Real-Time Analytics for Fast Evolving Social Graphs

Existing Big Data streams coming from social and other connected sensor networks exhibit intrinsic inter-dependency enabling unique challenges to scalable graph analytics. Data from these graphs is usually collected in different geographically located data servers making it suitable for distributed processing on clouds. While numerous solutions for large scale static graph analysis have been proposed, addressing in real-time the dynamics of social interactions requires novel approaches that leverage incremental stream processing and graph analytics on elastic clouds.
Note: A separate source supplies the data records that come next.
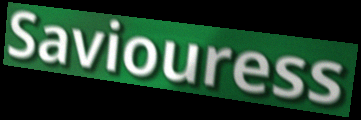
SaviouressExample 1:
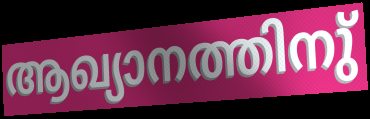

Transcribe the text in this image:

ആഖ്യാനത്തിനു്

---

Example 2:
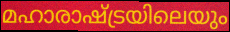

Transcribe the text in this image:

മഹാരാഷ്ട്രയിലെയും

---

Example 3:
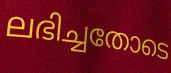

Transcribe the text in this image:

ലഭിച്ചതോടെ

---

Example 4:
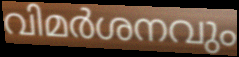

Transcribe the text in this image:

വിമർശനവും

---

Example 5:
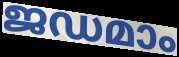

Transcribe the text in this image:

ജഡമാംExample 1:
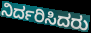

We propose a scalable solution based on our stream processing engine, Floe, on top of which we perform real-time data processing and graph updates to enable low latency graph analytics on large evolving social networks. We demonstrate the platform on a large Twitter data set by performing several fast graph and non-graph analytics to extract in real-time the top k influential nodes, with different metrics, during key events such as the US NFL playoffs. This information allows advertisers to maximize their exposure to the public by always targeting the continuously changing set of most influential nodes. Its applicability spans multiple domains including surveillance, counter-terrorism, or disease spread monitoring. The evaluation will be performed on a combination our local cluster of 16 eight-core nodes running Eucalyptus fabric and 100s of virtual machines on the Amazon AWS public cloud. We will showcase the low latency in detecting changes in the graph under variable data streams, and also the efficiency of the platform to utilize resources and to elastically scale to meet demand.